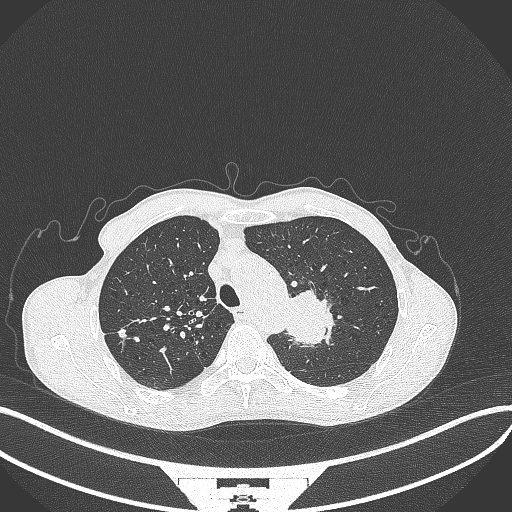
Chest CT, one axial slice; position 322 of 386 along the scan axis; reconstruction kernel B70f; 120 kVp; lung window (W 1500 / L -600 HU); 1 mm slice thickness; 512 × 512 image matrix, field of view 400 × 400 mm. Patient: male, 65 years. Case-level facts recorded for this patient, not image findings: clinical TNM (as recorded): T2b N0 M0; histopathological grade: G2.
Annotated regions visible in this slice (rectangle marked by the reading radiologist):
- lung tumour (recorded histology: adenocarcinoma): bounding box <284,289,344,349> (left, top, right, bottom; pixels)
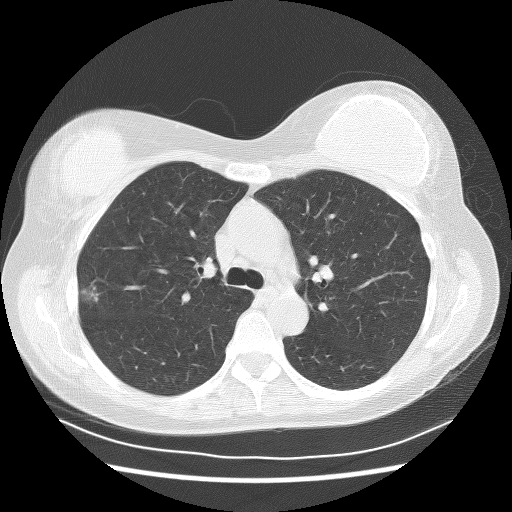
Chest CT (low-dose screening protocol), one axial image. Baseline annual screen. Lung window (W 1500 / L -600 HU). 2.5 mm slice thickness. 120 kVp. 512 × 512 image matrix. Female participant, aged 58 years at enrolment. Former smoker at enrolment.
Lesion marked by an expert reader, bounding box [x1, y1, x2, y2] px = [67, 272, 110, 312]. The screening reader recorded 2 non-calcified nodules or masses ≥4 mm on this exam (right upper lobe, right upper lobe); which of them this box marks is not recorded. Official screen result: positive, change unspecified: nodule(s) >= 4 mm or enlarging nodule(s), mass(es), or other non-specific abnormalities suspicious for lung cancer.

● Task instructions: Write out all the entries precisely as given, omitting each image.

● Final answer:
Chest CT, one axial slice; position 322 of 386 along the scan axis; reconstruction kernel B70f; 120 kVp; lung window (W 1500 / L -600 HU); 1 mm slice thickness; 512 × 512 image matrix, field of view 400 × 400 mm. Patient: male, 65 years. Case-level facts recorded for this patient, not image findings: clinical TNM (as recorded): T2b N0 M0; histopathological grade: G2.
Annotated regions visible in this slice (rectangle marked by the reading radiologist):
- lung tumour (recorded histology: adenocarcinoma): bounding box <284,289,344,349> (left, top, right, bottom; pixels)
Chest CT (low-dose screening protocol), one axial image. Baseline annual screen. Lung window (W 1500 / L -600 HU). 2.5 mm slice thickness. 120 kVp. 512 × 512 image matrix. Female participant, aged 58 years at enrolment. Former smoker at enrolment.
Lesion marked by an expert reader, bounding box [x1, y1, x2, y2] px = [67, 272, 110, 312]. The screening reader recorded 2 non-calcified nodules or masses ≥4 mm on this exam (right upper lobe, right upper lobe); which of them this box marks is not recorded. Official screen result: positive, change unspecified: nodule(s) >= 4 mm or enlarging nodule(s), mass(es), or other non-specific abnormalities suspicious for lung cancer.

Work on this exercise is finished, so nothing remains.